L’ARTRITE CHE ISPIRÒ IL PRIMO TELEFONO

La radio, il telefono, la pila. Gli italiani, sin dai tempi di Leonardo Da Vinci, si sono guadagnati l’appellativo di popolo di inventori. Inventori per genio o per necessità, ma pur sempre padri di idee che hanno rivoluzionato scienza, arte e tecnologia.
Il più celebre fu probabilmente proprio Leonardo, ancora oggi studiato in tutto il mondo con i suoi prototipi di macchine volanti e gli intricati appunti in cui spiega come costruirle: suo e datato 1489 è il primo rudimentale elicottero. Lo scopo di Leonardo era di dimostrare che l’aria è un fluido e che, attraverso un’elica che si avvita su se stessa, un oggetto può sollevarsi.
A raccogliere la sua eredità, nel 1600, fu l’astrofisico Galileo Galilei. Per diventare il più grande osservatore dei cieli e scopritore di stelle, Galilei fabbricò – copiandone la struttura da un progetto olandese – il primo cannocchiale telescopico, che lo scienziato battezzò “telescopio” proprio perché la sua scoperta permetteva di ingrandire gli oggetti lontani, fino allo spazio. Non fu un’invenzione pianificata ma un mezzo necessario, realizzato per portare avanti i propri studi. Attraverso il suo telescopio , Galileo scoprì nuove stelle da aggiungere al Cosmo tolemaico conosciuto fino a quel momento, studiò il moto terrestre e ottenne un sostanzioso aumento di stipendio da parte del governo veneziano e un contratto a vita di insegnamento.
Non solo toscani, però: nel Settecento fu la Lombardia a tenere alta la fama dell’ingegno italiano. Nel 1799 il fisico comasco Alessandro Volta fece quello che lui stesso chiamò il “gran passo”, inventando e costruendo la pila, che definì un “organo elettrico artificiale”. Si tratta del primo generatore statico di energia elettrica mai realizzato, che ancora oggi è il prototipo delle moderne batterie elettriche. L’invenzione venne apprezzata moltissimo da Napoleone, che gli fece conferire dall’Accademia di Francia la medaglia d’oro, lo nominò membro straniero dell’istituto e gli assegnò un vitalizio.

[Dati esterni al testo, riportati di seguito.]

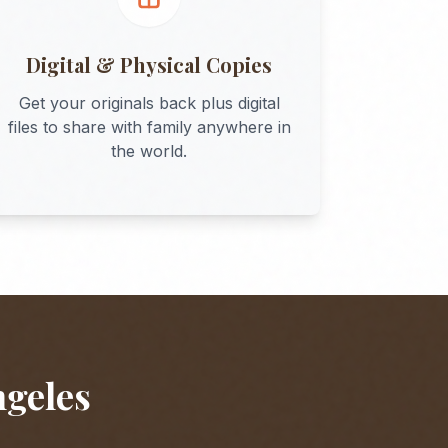
Digital & Physical Copies
Get your originals back plus digital
files to share with family anywhere in
the world.
ngeles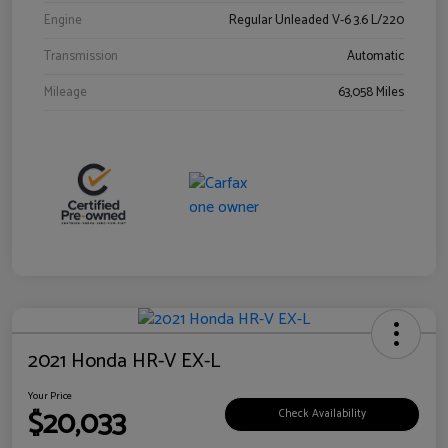
Engine
Regular Unleaded V-6 3.6 L/220
Transmission
Automatic
Mileage
63,058 Miles
2021 Honda HR-V EX-L
Your Price
$20,033
Check Availability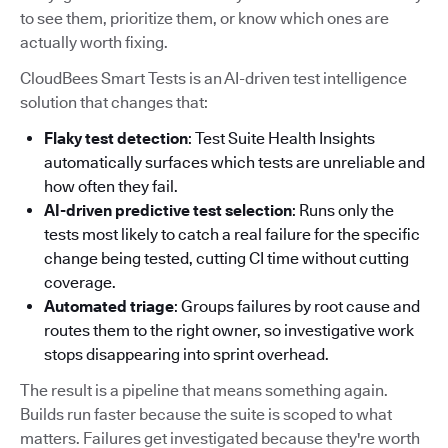
to see them, prioritize them, or know which ones are
actually worth fixing.
CloudBees Smart Tests is an AI-driven test intelligence
solution that changes that:
Flaky test detection
: Test Suite Health Insights
automatically surfaces which tests are unreliable and
how often they fail.
AI-driven predictive test selection
: Runs only the
tests most likely to catch a real failure for the specific
change being tested, cutting CI time without cutting
coverage.
Automated triage
: Groups failures by root cause and
routes them to the right owner, so investigative work
stops disappearing into sprint overhead.
The result is a pipeline that means something again.
Builds run faster because the suite is scoped to what
matters. Failures get investigated because they're worth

Non solo scienziati di professione, però: italiana è anche l’invenzione del telefono, ad opera del geniale giramondo Antonio Meucci. Nato a Firenze a inizio Ottocento, la Penisola gli era stretta e la lasciò per Cuba, dove rimase per più di 15 anni, e poi New York, sempre al seguito di una compagnia teatrale, dove si occupava di disegnare le scene e creare nuovi marchingegni per effetti speciali. Inventò il telefono nel 1854, quando la moglie Ester fu costretta a letto dall’artrite. Per poter comunicare con lei, al secondo piano della casa, mise a punto un collegamento telefonico tra la sua stanza e il suo laboratorio esterno. A riprova dell’importanza dei brevetti, però, fino al 2002 la paternità dell’invenzione è stata contesa tra lui e l’americano Alexander Bell, che lo bruciò sul tempo nel brevetto del telefono, approfittando delle difficoltà economiche di Meucci.

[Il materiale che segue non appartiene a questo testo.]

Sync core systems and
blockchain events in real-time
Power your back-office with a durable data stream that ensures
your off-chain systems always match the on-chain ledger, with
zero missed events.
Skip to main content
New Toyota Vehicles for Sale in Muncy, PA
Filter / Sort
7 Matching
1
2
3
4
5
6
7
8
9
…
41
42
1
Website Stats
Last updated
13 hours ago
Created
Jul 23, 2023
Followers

Tra tutte, però, l’invenzione di maggior successo brevettata da un italiano è la radio. Il marchese emiliano Guglielmo Marconi la realizzò nel 1895 e gli valse il premio Nobel per la fisica nel 1909. Il suo sistema di comunicazione con telegrafia senza fili via onde radio ottenne una diffusione mondiale e il principio alla base della scoperta ha permesso lo sviluppo della televisione. Marconi, con più occhio per gli affari di Meucci, si trasferì in Inghilterra con la madre di origine irlandese, e lì ottenne il brevetto e anche i capitali per realizzare su larga scala la sua invenzione.

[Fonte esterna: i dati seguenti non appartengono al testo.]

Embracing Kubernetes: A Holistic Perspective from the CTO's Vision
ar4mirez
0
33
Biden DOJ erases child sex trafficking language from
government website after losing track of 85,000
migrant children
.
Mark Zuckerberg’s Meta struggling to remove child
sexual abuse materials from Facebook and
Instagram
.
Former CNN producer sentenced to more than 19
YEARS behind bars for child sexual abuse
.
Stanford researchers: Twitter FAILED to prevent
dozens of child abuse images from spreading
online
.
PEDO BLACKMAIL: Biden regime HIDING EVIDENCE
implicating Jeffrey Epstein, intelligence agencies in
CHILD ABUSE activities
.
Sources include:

Il genio italiano ha creato prodotti di ingegno che hanno rivoluzionato la vita dell’umanità ma anche la scienza e la lunga scia di successi non si è interrotta nemmeno oggi. Non tutte le invenzioni, però, sono state ben sfruttate dai propri creatori: a lasciarsi sfuggire, almeno parzialmente, la scoperta che ha cambiato il mondo dell’automobile è stata proprio la Fiat. Nel 1990 il centro ricerche dell’azienda torinese ha ideato, sviluppato e pre-industrializzato il Common Rail, il sistema di alimentazione per motori diesel oggi ancora utilizzato su tutte le vetture a gasolio. Per circa due anni il brevetto è rimasto nelle mani dell’azienda italiana, poi la decisione di cederlo alla tedesca Bosch, che lo ha industrializzato rendendolo uno standard nella progettazione di tutti i motori diesel.